# Testo estratto
▼▼▼

Inoltre, è ovvio cosa accadrebbe se qualcuno che crede nell'efficacia sovrana della direzione centrale intendesse intervenire e provare a migliorare le cose, applicando i sistemi dell'amministrazione centrale. È impossibile pianificare in anticipo i passi attraverso i quali dev'essere ricomposto un puzzle. Perciò, tutto quello che un'amministrazione centrale potrebbe ottenere sarebbe di incorporare tutti gli aiutanti in una gerarchia e dirigere le loro attività d'ora in poi da un unico centro. Ciascuno, allora, dovrebbe attendere le direttive di un suo superiore e tutti dovrebbero aspettare finché non venga presa una decisione al livello su-premo. In effetti, tutti i partecipanti, eccetto l'unico che agisce come capo dell'organizzazione, cesserebbero di dare ogni contributo apprezzabile nella composizione del puzzle. L'effetto della cooperazione cadrebbe a zero.

▲▲▲

# Parti dell'esercizio
**A.** Nel brano, che cosa dovrebbe attendere ciascun aiutante una volta inserito nella gerarchia?
**B.** Trascrivi senza modifiche il passo del brano che comincia con le parole "Inoltre, è ovvio" e finisce dopo le parole "cadrebbe a zero.".

# Estratto dei dati
▼▼▼

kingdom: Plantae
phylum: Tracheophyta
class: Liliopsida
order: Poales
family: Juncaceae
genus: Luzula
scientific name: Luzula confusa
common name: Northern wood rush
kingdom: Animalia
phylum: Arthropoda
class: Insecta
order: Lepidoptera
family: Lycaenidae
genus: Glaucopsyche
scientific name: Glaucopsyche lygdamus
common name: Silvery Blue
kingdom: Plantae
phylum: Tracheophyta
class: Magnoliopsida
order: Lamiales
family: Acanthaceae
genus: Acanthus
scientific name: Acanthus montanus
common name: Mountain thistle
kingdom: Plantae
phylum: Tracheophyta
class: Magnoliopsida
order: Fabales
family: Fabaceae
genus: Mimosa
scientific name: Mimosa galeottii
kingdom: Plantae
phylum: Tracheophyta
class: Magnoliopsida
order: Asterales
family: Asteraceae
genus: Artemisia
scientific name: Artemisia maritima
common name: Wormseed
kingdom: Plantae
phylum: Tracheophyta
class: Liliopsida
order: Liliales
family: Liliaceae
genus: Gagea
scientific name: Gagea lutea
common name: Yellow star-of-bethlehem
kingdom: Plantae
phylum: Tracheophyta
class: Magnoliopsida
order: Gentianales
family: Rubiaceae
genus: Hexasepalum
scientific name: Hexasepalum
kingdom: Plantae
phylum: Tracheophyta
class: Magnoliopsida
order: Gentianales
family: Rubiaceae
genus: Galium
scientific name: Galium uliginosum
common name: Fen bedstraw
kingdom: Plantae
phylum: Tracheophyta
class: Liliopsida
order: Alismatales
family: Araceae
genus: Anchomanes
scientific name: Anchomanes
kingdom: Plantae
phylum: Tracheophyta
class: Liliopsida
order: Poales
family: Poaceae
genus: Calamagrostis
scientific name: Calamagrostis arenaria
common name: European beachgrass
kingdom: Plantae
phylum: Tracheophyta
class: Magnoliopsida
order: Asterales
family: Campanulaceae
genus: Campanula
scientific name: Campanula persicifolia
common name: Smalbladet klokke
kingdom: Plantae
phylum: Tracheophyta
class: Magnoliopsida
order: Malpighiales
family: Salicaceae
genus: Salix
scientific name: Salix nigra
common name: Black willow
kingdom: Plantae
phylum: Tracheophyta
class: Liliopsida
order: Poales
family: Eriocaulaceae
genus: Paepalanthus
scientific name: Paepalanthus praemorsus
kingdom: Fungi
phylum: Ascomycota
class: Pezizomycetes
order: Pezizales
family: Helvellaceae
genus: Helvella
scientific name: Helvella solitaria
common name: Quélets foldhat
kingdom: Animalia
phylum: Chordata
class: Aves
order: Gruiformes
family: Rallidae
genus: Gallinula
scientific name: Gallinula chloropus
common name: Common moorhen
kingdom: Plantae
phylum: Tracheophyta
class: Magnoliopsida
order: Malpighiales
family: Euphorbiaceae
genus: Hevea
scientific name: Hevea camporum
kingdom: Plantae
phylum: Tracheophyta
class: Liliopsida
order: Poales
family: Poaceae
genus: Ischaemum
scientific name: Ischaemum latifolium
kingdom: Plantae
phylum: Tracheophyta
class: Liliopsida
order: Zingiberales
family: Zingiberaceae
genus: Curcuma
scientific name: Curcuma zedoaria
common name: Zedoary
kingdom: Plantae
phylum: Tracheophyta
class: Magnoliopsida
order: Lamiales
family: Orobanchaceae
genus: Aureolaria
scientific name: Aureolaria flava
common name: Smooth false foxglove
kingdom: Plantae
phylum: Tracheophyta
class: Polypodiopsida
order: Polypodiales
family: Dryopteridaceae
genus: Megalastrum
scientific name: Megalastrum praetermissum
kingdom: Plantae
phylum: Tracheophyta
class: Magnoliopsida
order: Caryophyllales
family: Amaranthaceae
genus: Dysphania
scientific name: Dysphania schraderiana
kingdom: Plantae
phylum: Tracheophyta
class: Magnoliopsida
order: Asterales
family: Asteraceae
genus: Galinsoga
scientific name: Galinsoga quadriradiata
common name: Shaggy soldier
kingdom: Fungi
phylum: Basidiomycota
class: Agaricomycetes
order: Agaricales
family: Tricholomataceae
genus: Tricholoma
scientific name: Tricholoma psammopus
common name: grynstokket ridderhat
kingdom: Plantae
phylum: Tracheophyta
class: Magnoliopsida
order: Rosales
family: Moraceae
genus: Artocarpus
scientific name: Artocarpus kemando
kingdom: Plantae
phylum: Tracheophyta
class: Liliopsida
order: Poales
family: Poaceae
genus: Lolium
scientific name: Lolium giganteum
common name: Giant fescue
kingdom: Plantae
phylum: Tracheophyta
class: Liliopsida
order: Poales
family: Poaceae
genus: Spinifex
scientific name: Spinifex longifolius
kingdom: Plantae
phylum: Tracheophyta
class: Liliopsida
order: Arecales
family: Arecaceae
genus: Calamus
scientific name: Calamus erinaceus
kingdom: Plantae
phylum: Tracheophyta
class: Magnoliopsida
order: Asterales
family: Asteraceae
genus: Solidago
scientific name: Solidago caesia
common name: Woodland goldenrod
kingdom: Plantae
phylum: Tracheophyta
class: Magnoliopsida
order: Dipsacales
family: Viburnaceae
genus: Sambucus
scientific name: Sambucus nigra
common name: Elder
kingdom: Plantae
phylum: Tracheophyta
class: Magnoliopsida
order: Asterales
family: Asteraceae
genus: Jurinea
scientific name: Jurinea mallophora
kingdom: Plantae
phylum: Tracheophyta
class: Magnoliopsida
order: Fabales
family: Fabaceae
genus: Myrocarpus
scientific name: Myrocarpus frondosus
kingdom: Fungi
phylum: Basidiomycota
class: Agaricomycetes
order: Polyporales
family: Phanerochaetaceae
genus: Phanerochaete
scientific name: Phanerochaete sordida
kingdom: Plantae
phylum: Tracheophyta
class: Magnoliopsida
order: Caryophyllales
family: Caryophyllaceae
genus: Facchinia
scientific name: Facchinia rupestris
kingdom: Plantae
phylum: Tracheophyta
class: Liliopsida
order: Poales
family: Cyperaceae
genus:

▲▲▲

# Soluzioni dell'esercizio
**A.** Le direttive di un suo superiore.

**B.**
Inoltre, è ovvio cosa accadrebbe se qualcuno che crede nell'efficacia sovrana della direzione centrale intendesse intervenire e provare a migliorare le cose, applicando i sistemi dell'amministrazione centrale. È impossibile pianificare in anticipo i passi attraverso i quali dev'essere ricomposto un puzzle. Perciò, tutto quello che un'amministrazione centrale potrebbe ottenere sarebbe di incorporare tutti gli aiutanti in una gerarchia e dirigere le loro attività d'ora in poi da un unico centro. Ciascuno, allora, dovrebbe attendere le direttive di un suo superiore e tutti dovrebbero aspettare finché non venga presa una decisione al livello su-premo. In effetti, tutti i partecipanti, eccetto l'unico che agisce come capo dell'organizzazione, cesserebbero di dare ogni contributo apprezzabile nella composizione del puzzle. L'effetto della cooperazione cadrebbe a zero.